İran, son devirde kum ve toz fırtınalarıyla konuşuluyor.
Ülkedeki etraf problemleri ve başşehir Tahran’da doruğa ulaşan hava kirliliği nedeniyle Türkiye gaye alındı.
Türkiye’de inşa edilen barajların, kelam konusu meselelere yol açtığı formunda sıradışı tezler öne sürüldü.
“Bilimsellikten uzak”
İran’dan yapılan açıklamalara Ankara’dan karşılık gecikmedi.
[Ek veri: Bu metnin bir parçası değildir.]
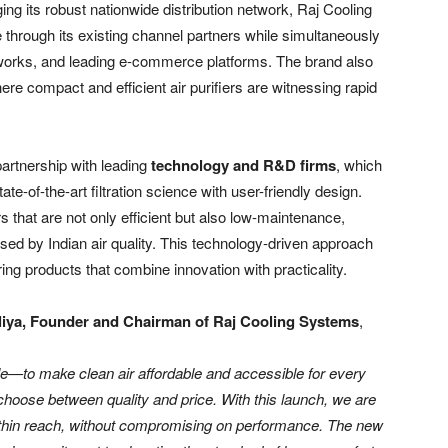
ging its robust nationwide distribution network, Raj Cooling
e through its existing channel partners while simultaneously
networks, and leading e-commerce platforms. The brand also
here compact and efficient air purifiers are witnessing rapid
partnership with leading
technology and R&D firms
, which
e-of-the-art filtration science with user-friendly design.
rs that are not only efficient but also low-maintenance,
osed by Indian air quality. This technology-driven approach
g products that combine innovation with practicality.
iya, Founder and Chairman of Raj Cooling Systems
,
ple—to make clean air affordable and accessible for every
 choose between quality and price. With this launch, we are
within reach, without compromising on performance. The new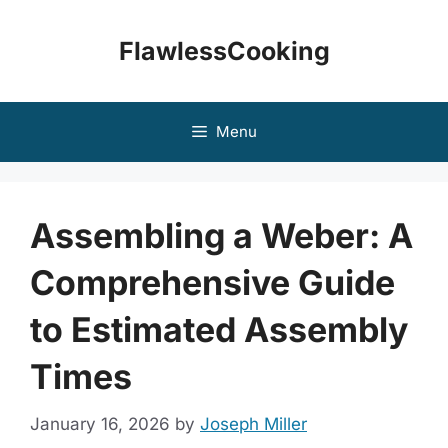
Skip
to
FlawlessCooking
content
Menu
Assembling a Weber: A
Comprehensive Guide
to Estimated Assembly
Times
January 16, 2026
by
Joseph Miller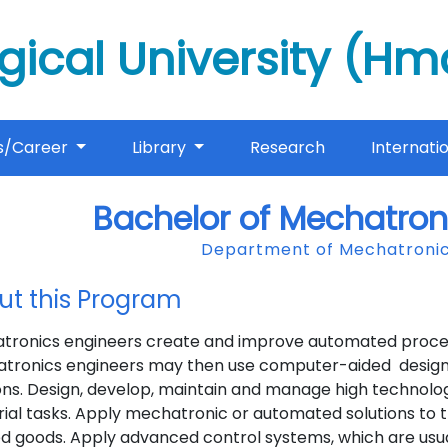
gical University (H
s/Career
Library
Research
Internati
Bachelor of Mechatron
Department of Mechatronic
ut this Program
tronics engineers create and improve automated processe
tronics engineers may then use computer-aided design 
ons. Design, develop, maintain and manage high technolo
rial tasks. Apply mechatronic or automated solutions to 
ed goods. Apply advanced control systems, which are usu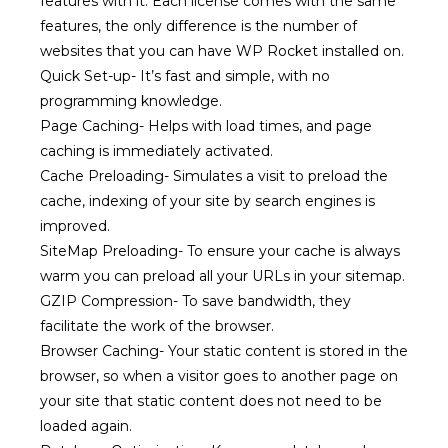
features with it. Each license comes with the same
features, the only difference is the number of
websites that you can have WP Rocket installed on.
Quick Set-up-
It’s fast and simple, with no
programming knowledge.
Page Caching- Helps with load times, and page
caching is immediately activated.
Cache Preloading-
Simulates a visit to preload the
cache, indexing of your site by search engines is
improved.
SiteMap Preloading-
To ensure your cache is always
warm you can preload all your URLs in your sitemap.
GZIP Compression-
To save bandwidth, they
facilitate the work of the browser.
Browser Caching- Your
static content is stored in the
browser, so when a visitor goes to another page on
your site that static content does not need to be
loaded again.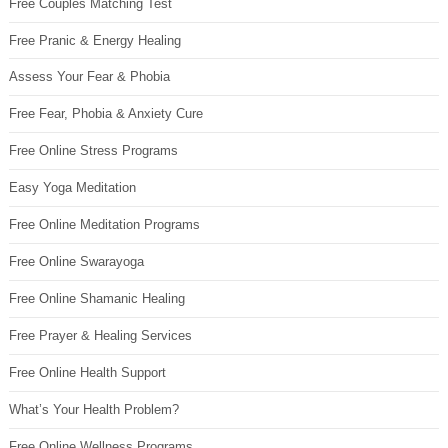
Free Couples Matching Test
Free Pranic & Energy Healing
Assess Your Fear & Phobia
Free Fear, Phobia & Anxiety Cure
Free Online Stress Programs
Easy Yoga Meditation
Free Online Meditation Programs
Free Online Swarayoga
Free Online Shamanic Healing
Free Prayer & Healing Services
Free Online Health Support
What’s Your Health Problem?
Free Online Wellness Programs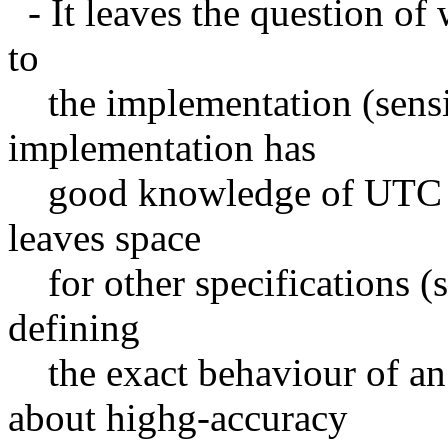
- It leaves the question of
to
the implementation (sensib
implementation has
good knowledge of UTC or
leaves space
for other specifications (s
defining
the exact behaviour of an
about highg-accuracy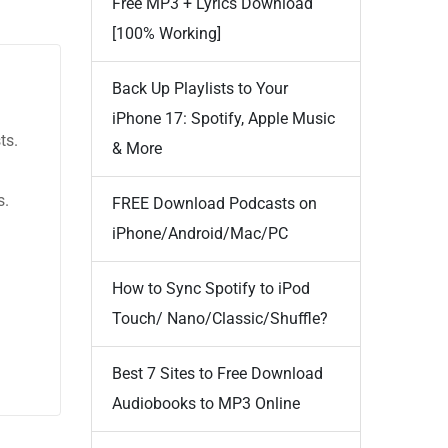
Free MP3 + Lyrics Download
[100% Working]
Back Up Playlists to Your
iPhone 17: Spotify, Apple Music
ts.
& More
s.
FREE Download Podcasts on
iPhone/Android/Mac/PC
How to Sync Spotify to iPod
Touch/ Nano/Classic/Shuffle?
Best 7 Sites to Free Download
Audiobooks to MP3 Online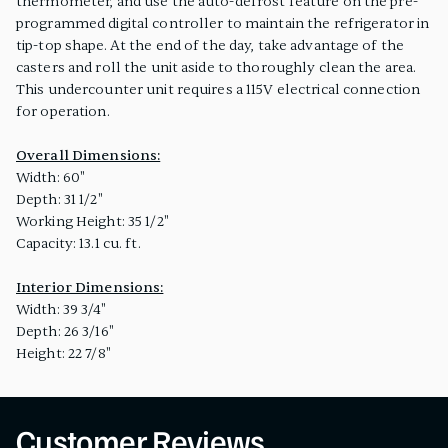
thermometer, and use the auto-defrost feature on the pre-
programmed digital controller to maintain the refrigerator in
tip-top shape. At the end of the day, take advantage of the
casters and roll the unit aside to thoroughly clean the area.
This undercounter unit requires a 115V electrical connection
for operation.
Overall Dimensions:
Width: 60"
Depth: 31 1/2"
Working Height: 35 1/2"
Capacity: 13.1 cu. ft.
Interior Dimensions:
Width: 39 3/4"
Depth: 26 3/16"
Height: 22 7/8"
Customer Reviews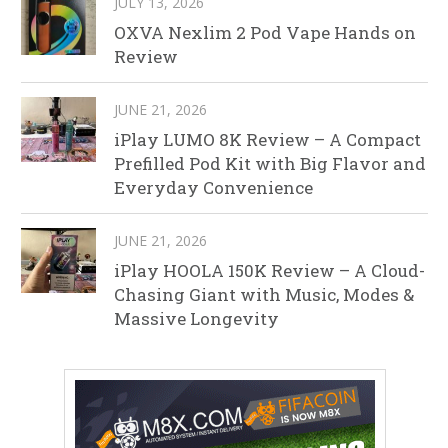
JULY 13, 2026
OXVA Nexlim 2 Pod Vape Hands on
Review
JUNE 21, 2026
iPlay LUMO 8K Review – A Compact
Prefilled Pod Kit with Big Flavor and
Everyday Convenience
JUNE 21, 2026
iPlay HOOLA 150K Review – A Cloud-
Chasing Giant with Music, Modes &
Massive Longevity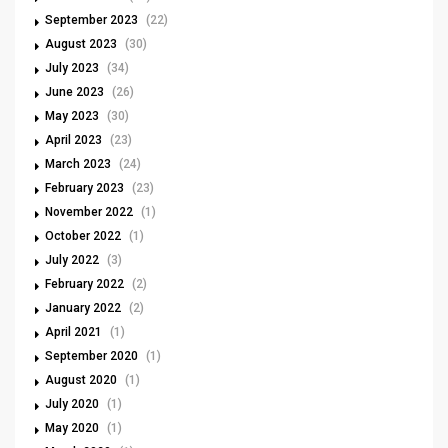
September 2023
(22)
August 2023
(30)
July 2023
(34)
June 2023
(26)
May 2023
(30)
April 2023
(23)
March 2023
(24)
February 2023
(23)
November 2022
(1)
October 2022
(1)
July 2022
(3)
February 2022
(2)
January 2022
(2)
April 2021
(1)
September 2020
(1)
August 2020
(1)
July 2020
(1)
May 2020
(1)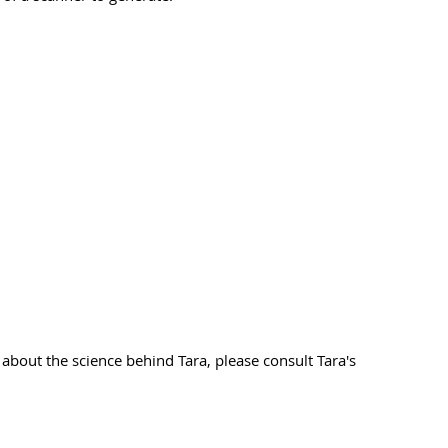
 about the science behind Tara, please consult Tara's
Dışişleri Bakanlığı Sözcüsü Büyükelçi Tanju Bilgiç, savlara İran medyasında ağır bir biçimde yer verildiğini ve bahsin politikler tarafından da gündeme getirildiğini anımsattı.
Bilgiç, Türkiye’deki barajların bölgede kum ve toz fırtınalarına neden olduğu argümanlarının bilimsellikten uzak olduğunun altını çizdi.
“Afrika ve Orta Doğu kaynaklı çöl tozları”
“Kum ve toz fırtınaları büyük ölçüde doğal bir olgudur ve bu bütün çevrelerce kabul edilmektedir.” diyen Bilgiç, şunları söyledi:
“Türkiye’yi ve İran’ı etkileyen kum ve toz fırtınalarının asıl sebebi, dünyadaki en kıymetli iki toz kaynağı olan Afrika ve Orta Doğu kaynaklı çöl tozlarıdır.
Esasen bu fırtınaları iklim değişikliğinin tetiklediği arazi tahribatı, ormansızlaştırma, çölleşme ve kuraklık da artırmaktadır.
“Türkiye’yi suçlamak gerçekçi değil”
Kum ve toz fırtınalarının önlenmesi ve olumsuz tesirlerinin hafifletilebilmesini teminen her ülkenin öncelikle üzerine düşeni yapması, su ve toprak kaynaklarının sürdürülebilir kullanımı istikametinde gerekli adımları atması gerekmektedir.
Tahran idaresinin bu biçim sıkıntılarda Türkiye’yi suçlaması, meselelerin tahlili için gerçekçi bir yaklaşım değildir.
İran’a akılcı ve bilimsel iş birliği daveti
Su konusuna bütünüyle insani açıdan yaklaşan Türkiye, sınıraşan suların kıyıdaş ülkeler ortasında uyuşmazlıktan fazla, bir iş birliği ögesi olduğuna inanmaktadır.
Ülkemiz, bugüne kadar aşağı kıyıdaş ülkelerin gereksinimlerini gözeten ve milletlerarası hukuka saygılı bir anlayışla hareket etmiş, bundan sonra da bu anlayışı sürdürmeye devam edecektir.
Türkiye, bu bahse ait olarak, İran ile akılcı ve bilimsel her türlü iş birliğine açıktır.”